____ Material for this task
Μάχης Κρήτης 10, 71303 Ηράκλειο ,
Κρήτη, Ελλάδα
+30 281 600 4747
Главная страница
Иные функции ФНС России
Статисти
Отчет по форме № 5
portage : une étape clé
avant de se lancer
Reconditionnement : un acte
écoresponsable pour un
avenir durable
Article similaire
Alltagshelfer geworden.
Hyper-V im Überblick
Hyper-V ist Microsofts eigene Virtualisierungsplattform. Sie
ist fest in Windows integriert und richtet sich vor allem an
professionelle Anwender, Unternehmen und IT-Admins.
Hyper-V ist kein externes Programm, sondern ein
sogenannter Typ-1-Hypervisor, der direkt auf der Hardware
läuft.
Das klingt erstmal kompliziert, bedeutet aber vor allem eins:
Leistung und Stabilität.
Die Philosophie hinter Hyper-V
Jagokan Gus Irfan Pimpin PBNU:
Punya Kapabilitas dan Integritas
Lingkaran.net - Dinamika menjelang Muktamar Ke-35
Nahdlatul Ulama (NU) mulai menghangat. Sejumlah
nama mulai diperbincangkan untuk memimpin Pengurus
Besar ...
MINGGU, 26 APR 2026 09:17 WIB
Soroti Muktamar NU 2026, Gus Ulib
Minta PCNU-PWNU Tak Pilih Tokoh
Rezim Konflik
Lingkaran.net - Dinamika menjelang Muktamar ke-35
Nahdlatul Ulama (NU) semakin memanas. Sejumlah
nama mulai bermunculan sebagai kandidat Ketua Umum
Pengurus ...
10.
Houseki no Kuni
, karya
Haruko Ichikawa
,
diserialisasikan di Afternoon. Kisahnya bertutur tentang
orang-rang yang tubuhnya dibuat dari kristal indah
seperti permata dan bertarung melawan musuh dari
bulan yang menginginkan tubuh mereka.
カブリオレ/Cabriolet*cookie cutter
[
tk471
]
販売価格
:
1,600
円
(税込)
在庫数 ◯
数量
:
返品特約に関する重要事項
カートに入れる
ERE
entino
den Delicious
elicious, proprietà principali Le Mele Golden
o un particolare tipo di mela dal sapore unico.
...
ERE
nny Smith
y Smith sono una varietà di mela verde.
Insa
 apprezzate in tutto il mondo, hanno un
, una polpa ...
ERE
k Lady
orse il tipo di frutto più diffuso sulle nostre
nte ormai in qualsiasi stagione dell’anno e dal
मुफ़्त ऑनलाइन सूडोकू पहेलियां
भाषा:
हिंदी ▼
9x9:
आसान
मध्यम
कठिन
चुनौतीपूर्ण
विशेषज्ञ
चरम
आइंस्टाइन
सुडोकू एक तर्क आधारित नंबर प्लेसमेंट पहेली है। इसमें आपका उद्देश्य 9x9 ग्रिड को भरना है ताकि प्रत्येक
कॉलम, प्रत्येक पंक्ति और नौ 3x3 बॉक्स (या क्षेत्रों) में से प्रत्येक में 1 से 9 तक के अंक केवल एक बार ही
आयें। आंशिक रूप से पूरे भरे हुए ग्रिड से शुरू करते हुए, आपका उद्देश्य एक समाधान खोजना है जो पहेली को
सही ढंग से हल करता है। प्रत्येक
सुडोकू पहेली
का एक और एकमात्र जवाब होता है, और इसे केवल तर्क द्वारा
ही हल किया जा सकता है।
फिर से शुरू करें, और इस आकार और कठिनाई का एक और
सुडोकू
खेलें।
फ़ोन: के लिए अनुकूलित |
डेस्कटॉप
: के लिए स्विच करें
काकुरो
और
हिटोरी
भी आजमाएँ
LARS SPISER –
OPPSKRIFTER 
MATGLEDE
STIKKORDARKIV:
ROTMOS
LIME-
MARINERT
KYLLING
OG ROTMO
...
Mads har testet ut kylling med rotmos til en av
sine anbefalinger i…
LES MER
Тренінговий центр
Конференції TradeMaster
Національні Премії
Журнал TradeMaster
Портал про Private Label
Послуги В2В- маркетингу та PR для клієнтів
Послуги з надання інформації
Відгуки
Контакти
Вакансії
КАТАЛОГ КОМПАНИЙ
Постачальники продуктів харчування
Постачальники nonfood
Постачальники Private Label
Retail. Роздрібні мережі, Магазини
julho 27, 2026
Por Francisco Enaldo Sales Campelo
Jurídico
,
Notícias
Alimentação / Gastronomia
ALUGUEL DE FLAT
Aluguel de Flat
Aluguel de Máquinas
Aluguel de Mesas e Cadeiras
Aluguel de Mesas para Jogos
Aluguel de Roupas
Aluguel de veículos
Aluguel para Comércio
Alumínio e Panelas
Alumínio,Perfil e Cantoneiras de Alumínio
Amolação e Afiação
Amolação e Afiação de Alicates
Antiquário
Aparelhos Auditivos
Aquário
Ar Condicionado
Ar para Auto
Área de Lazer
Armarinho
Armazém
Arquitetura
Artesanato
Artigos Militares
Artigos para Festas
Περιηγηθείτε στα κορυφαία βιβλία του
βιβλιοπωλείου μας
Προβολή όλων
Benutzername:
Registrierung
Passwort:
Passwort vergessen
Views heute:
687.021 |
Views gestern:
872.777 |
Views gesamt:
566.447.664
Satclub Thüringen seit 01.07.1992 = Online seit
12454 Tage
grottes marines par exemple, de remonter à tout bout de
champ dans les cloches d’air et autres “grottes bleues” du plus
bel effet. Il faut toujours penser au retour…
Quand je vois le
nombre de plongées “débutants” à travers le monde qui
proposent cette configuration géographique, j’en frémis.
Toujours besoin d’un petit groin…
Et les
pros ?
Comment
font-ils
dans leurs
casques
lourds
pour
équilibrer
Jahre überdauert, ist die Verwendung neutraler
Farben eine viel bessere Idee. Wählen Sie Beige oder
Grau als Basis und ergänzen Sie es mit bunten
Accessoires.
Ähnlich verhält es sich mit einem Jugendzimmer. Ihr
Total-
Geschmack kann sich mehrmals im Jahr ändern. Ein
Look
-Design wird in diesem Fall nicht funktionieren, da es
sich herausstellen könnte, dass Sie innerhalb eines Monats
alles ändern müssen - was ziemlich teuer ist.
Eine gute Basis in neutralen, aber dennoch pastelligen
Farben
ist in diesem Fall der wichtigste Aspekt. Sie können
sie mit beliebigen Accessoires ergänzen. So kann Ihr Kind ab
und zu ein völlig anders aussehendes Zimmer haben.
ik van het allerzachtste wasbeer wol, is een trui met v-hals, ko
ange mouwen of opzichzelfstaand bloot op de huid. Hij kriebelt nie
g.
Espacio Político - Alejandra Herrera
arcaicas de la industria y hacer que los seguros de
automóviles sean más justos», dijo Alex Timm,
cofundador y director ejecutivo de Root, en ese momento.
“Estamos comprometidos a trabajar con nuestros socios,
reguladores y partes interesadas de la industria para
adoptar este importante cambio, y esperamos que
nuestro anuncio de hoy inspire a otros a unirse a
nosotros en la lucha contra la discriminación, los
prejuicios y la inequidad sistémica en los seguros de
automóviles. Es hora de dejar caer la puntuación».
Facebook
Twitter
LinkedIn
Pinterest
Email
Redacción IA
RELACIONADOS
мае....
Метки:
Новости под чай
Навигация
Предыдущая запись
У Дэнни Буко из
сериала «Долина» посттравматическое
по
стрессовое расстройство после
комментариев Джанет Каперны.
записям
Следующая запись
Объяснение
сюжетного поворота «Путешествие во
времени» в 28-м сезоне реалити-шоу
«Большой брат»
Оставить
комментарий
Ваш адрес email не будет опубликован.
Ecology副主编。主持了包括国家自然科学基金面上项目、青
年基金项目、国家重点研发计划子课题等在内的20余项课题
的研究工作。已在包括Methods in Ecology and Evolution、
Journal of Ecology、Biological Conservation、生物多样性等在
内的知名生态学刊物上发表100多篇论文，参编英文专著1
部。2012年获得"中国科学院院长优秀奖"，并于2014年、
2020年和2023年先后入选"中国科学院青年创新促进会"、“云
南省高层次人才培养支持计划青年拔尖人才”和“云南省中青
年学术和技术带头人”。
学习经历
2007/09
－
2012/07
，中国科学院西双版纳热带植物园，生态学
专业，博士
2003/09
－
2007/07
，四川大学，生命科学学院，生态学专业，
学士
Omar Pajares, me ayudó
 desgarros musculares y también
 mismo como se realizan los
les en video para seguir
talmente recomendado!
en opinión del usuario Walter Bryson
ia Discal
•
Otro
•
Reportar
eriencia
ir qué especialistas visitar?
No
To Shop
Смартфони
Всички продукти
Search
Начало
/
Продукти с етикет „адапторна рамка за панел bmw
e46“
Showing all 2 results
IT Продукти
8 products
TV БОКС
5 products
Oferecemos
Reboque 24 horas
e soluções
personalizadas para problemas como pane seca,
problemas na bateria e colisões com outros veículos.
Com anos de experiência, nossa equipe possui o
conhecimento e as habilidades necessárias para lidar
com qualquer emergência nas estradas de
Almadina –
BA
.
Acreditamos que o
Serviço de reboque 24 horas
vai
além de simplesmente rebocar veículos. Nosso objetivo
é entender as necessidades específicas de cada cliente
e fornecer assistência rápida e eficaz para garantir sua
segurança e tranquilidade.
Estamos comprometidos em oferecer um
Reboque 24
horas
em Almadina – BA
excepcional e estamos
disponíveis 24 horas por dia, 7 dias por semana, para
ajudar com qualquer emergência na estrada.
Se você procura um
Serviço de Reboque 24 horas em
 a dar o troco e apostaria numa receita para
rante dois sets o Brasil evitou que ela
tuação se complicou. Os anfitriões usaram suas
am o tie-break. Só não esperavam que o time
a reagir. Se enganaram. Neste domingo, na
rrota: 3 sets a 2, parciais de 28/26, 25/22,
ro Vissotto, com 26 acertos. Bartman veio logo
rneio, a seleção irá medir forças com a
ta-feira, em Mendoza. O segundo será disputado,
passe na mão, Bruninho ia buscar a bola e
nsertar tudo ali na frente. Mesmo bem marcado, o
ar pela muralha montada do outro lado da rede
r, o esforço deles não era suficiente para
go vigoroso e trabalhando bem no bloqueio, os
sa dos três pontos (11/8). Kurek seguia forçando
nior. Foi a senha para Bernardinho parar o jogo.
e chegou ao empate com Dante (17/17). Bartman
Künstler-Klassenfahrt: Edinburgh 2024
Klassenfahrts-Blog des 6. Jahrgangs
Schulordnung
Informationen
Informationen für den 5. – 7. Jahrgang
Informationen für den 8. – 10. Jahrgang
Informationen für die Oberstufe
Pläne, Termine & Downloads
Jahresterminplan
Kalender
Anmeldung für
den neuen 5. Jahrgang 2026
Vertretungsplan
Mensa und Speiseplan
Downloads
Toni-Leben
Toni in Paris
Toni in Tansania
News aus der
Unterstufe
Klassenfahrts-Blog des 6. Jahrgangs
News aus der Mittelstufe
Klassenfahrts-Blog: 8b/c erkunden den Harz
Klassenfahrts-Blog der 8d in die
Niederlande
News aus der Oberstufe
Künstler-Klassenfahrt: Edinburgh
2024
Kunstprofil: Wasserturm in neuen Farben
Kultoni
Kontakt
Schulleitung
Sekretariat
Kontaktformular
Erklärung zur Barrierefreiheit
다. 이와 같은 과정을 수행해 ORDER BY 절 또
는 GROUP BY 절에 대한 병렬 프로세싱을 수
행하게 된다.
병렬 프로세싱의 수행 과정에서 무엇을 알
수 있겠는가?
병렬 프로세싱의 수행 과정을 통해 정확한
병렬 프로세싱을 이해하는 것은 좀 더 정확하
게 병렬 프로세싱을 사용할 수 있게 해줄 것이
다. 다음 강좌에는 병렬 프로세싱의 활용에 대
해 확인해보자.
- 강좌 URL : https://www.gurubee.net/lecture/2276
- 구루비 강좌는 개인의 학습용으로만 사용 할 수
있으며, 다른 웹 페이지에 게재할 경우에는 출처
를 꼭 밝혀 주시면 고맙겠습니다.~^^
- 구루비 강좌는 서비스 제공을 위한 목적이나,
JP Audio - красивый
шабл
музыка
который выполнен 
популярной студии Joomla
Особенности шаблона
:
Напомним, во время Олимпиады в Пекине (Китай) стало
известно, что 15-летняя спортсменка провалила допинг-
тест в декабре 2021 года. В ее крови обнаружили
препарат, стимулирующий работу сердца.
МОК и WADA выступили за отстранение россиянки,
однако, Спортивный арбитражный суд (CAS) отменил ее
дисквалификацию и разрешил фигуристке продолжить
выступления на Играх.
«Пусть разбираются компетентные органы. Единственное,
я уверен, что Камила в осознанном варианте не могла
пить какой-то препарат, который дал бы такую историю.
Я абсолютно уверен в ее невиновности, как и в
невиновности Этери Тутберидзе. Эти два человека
________
» **Directions**
Go through the data above from its first line and copy each line exactly, stopping once the line with "Die Philosophie hinter Hyper-V" has been copied.

» **Expected answer**
Μάχης Κρήτης 10, 71303 Ηράκλειο ,
Κρήτη, Ελλάδα
+30 281 600 4747
Главная страница
Иные функции ФНС России
Статисти
Отчет по форме № 5
portage : une étape clé
avant de se lancer
Reconditionnement : un acte
écoresponsable pour un
avenir durable
Article similaire
Alltagshelfer geworden.
Hyper-V im Überblick
Hyper-V ist Microsofts eigene Virtualisierungsplattform. Sie
ist fest in Windows integriert und richtet sich vor allem an
professionelle Anwender, Unternehmen und IT-Admins.
Hyper-V ist kein externes Programm, sondern ein
sogenannter Typ-1-Hypervisor, der direkt auf der Hardware
läuft.
Das klingt erstmal kompliziert, bedeutet aber vor allem eins:
Leistung und Stabilität.
Die Philosophie hinter Hyper-V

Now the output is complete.